- Overview of Hive
1.1 Hive functions as a data warehouse within the Hadoop ecosystem. It manages and queries data stored in Hadoop. Essentially, Hive serves as an SQL parsing engine that converts SQL queries into MapReduce jobs.
Hive includes a mapping tool that translates SQL tables and columns into files and directories on HDFS. This mapping system is known as the metastore, typically stored in Derby or MySQL.
1.2 By default, Hive stores data in /user/hive/warehouse, which is determined by the hive.metastore.waerhouse.dir parameter in the hive-conf.xml configuration file. - Installation of Hive
(1) Extract, rename, and set environment variables.
(2) In the $HIVE_HOME/conf directory, execute the command mv hive-default.xml.template hive-site.xml.
In the $HIVE_HOME/conf directory, execute the command mv hive-env.sh.template hive-env.sh.
(3) Modify the hadoop-env.sh configuration file with the following content:
export HADOOP_CLASSPATH=.:$CLASSPATH:$HADOOP_CLASSPATH:$HADOOP_HOME/bin
(4) In the $HIVE_HOME/bin directory, modify the hive-config.sh file and add the following lines:
export JAVA_HOME=/usr/local/jdk
export HIVE_HOME=/usr/local/hive
export HADOOP_HOME=/usr/local/hadoop
- Installing MySQL
(1) Remove existing MySQL packages using the command rpm -e xxxxxxx --nodeps.
Run the command rpm -qa | grep mysql to check if its fully removed.
(2) Install the MySQL server by running rpm -i mysql-server-5.5.31-2.e16.i686.rpm.
(3) Start the MySQL server with the command mysqld_safe &.
(4) Install the MySQL client by running rpm -i mysql-client-5.5.31-2.e16.i686.rpm.

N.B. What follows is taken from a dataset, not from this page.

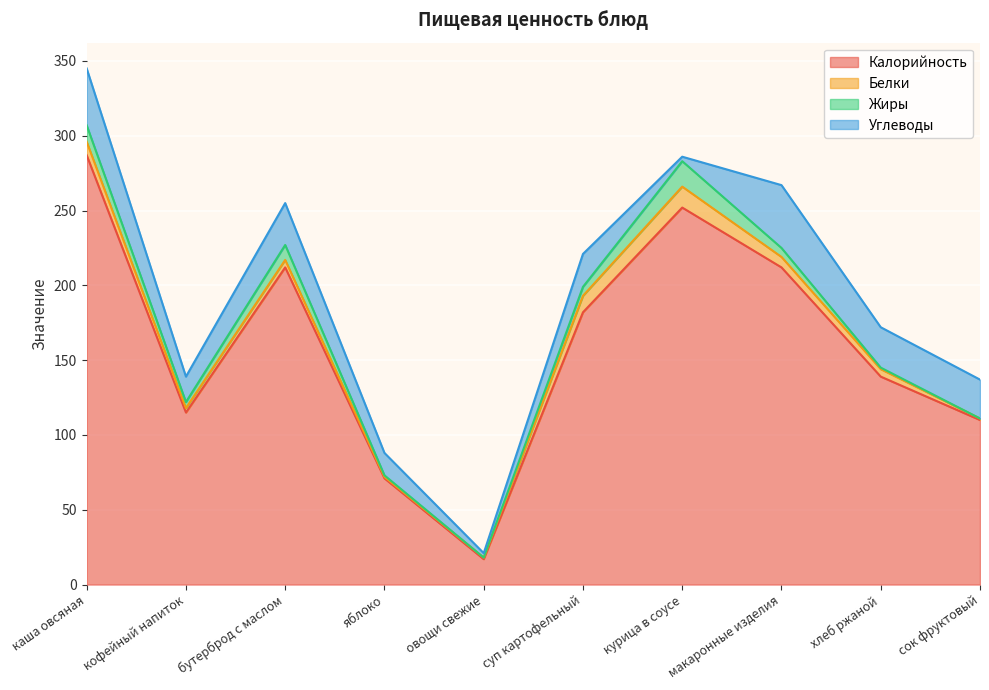

What is the average value of the Жиры series?

6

(5) Set the root password using the command mysql_secure_installation.
4. Using MySQL as the Hive Metastore
(1) Place the MySQL JDBC driver (found in Downloads) into the Hive lib directory.
Execute the command: cp mysql-connection-java-5.1.10.jar /usr/local/hive/lib/.
(2) Edit the hive/conf/hive-site.xml file and update the following properties:
<property>
<name>javax.jdo.option.ConnectionURL</name>
<value>jdbc:mysql://hadoop0:3306/hive?createDatabaseIfNotExist=true</value>
</property>
<property>
<name>javax.jdo.option.ConnectionDriverName</name>
<value>com.mysql.jdbc.Driver</value>
</property>
<property>
<name>javax.jdo.option.ConnectionUserName</name>
<value>root</value>
</property>
<property>
<name>javax.jdo.option.ConnectionPassword</name>
<value>admin</value>
</property>
- Internal Tables
CREATE TABLE t1(id int);
LOAD DATA LOCAL INPATH '/root/id' INTO TABLE t1; // Upload from HDFS
CREATE TABLE t2(id int, name string) ROW FORMAT DELIMITED FIELDS TERMINATED BY '\t';
- Partitioned Tables
CREATE TABLE t3(id int) PARTITIONED BY (day int);
LOAD DATA LOCAL INPATH '/root/id' INTO TABLE t1 PARTITION (day=22);
- Bucketed Tables
create table t4(id int) clustered by(id) into 4 buckets;
set hive.enforce.bucketing = true;
insert into table t4 select id from t3;
- External Tables
create external table t5(id int) location '/external';